Wir Grüne haben uns in den Verhandlungen dafür stark gemacht, die weitreichenden Lockerungen mit Auflagen zu verknüpfen, die gewährleisten, dass die Kapitalerleichterungen der Realwirtschaft und nicht nur Eigentümern und Risikoinvestoren der Banken zugute kommen. Vor allem haben wir vorgeschlagen, dass Banken bis Ende 2021 keine Ausschüttungen an Eigentümer und Risikoinvestoren vornehmen und insbesondere auf Zinszahlungen bei sogenannten CoCo-Bonds (“contingent convertible bonds” oder “AT1 Instrumente”) verzichten sollen. Dass solche Beschränkung der Kapitalausschüttungen in der aktuellen Krisensituation essentiell sind, wurde in den vergangenen Wochen immer wieder von Expert*innen und Institutionen betont. Auch Christine Lagarde unterstrich in ihrer gestrigen Anhörung vor dem ECON-Ausschuss die Bedeutung von Ausschüttungsstopps für die Finanzstabilität. Wichtig sei vor allem, dass diese von allen Marktteilnehmern umgesetzt werden, um das Stigma zu vermeiden, das mit Einschränkungen auf Einzelfallbasis einhergeht. Genau dieses Ziel verfolgten wir mit dem von uns eingebrachten Alternativvorschlag.
Christdemokraten, Liberale, Rechtskonservative (EKR) und Rechtsextreme (ID) blockierten von Anfang an alle verbindlichen Vorgaben zur Haftung von Bankeigentümern und Risikoinvestoren.
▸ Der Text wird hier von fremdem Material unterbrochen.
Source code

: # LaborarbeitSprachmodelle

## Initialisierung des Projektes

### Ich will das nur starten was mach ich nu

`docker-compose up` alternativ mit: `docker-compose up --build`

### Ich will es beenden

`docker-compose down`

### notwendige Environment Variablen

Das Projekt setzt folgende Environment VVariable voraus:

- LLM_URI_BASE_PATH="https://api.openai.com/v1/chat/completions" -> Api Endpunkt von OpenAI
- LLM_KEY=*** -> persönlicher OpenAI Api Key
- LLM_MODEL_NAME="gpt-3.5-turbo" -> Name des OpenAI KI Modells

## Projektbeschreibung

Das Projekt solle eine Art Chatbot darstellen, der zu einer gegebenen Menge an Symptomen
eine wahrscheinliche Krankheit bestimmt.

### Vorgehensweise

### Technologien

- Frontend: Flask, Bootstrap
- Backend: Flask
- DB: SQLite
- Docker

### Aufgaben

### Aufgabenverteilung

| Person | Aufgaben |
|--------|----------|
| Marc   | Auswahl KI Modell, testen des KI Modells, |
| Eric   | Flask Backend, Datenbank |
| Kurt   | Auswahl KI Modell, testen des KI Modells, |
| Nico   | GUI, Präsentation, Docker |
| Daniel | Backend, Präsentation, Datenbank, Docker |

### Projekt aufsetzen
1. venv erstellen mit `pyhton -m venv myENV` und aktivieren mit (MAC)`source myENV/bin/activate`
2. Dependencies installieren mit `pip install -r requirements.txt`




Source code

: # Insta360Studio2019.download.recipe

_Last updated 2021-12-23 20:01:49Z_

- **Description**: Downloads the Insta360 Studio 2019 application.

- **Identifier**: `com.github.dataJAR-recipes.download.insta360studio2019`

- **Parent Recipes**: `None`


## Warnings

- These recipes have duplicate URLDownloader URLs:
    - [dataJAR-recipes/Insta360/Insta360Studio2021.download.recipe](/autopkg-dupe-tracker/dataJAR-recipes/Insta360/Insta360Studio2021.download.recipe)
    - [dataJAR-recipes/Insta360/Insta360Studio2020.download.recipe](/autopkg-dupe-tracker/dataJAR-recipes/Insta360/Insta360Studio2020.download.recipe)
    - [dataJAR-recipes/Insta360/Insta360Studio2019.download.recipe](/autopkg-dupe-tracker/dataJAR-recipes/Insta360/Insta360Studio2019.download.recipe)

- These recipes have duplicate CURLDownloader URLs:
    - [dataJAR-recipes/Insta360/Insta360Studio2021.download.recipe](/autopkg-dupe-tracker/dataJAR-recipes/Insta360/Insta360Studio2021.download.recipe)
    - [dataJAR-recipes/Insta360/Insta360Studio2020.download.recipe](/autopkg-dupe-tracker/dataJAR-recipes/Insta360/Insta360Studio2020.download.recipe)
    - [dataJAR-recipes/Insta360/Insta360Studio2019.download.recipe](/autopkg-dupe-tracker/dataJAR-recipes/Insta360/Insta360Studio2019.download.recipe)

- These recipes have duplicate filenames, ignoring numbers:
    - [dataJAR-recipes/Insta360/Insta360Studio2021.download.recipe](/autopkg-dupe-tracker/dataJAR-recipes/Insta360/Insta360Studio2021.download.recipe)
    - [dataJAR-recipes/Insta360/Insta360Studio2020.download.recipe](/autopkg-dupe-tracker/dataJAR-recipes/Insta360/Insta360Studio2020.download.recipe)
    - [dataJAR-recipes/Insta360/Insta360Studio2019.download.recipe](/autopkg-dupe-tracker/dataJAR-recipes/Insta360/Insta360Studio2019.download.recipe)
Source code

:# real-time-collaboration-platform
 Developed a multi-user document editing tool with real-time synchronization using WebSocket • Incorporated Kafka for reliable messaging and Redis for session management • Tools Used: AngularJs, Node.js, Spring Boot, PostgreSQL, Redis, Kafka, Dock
Um den Prozess zu beschleunigen, stimmte sich der sozialdemokratische Berichterstatter Jonás Fernández parallel zu den Beratungen im Ausschuss bereits mit dem Ministerrat ab, der entsprechende Auflagen ebenfalls ablehnt, aber die Ausdehnung der Lockerungen mitträgt. Der von Fernandez vorgelegte und heute auch mit Stimmen der Sozialdemokraten verabschiedete Bericht ist deshalb ein reines Geschenkpaket an die Banken. Der von uns Grünen eingebrachte Alternativvorschlag zur rechtlich verbindlichen Beschränkung von Ausschüttungen wurde von den Linken sowie einigen Sozialdemokraten unterstützt, die sich damit gegen die Linie ihres Berichterstatters stellten, fand aber keine Mehrheit.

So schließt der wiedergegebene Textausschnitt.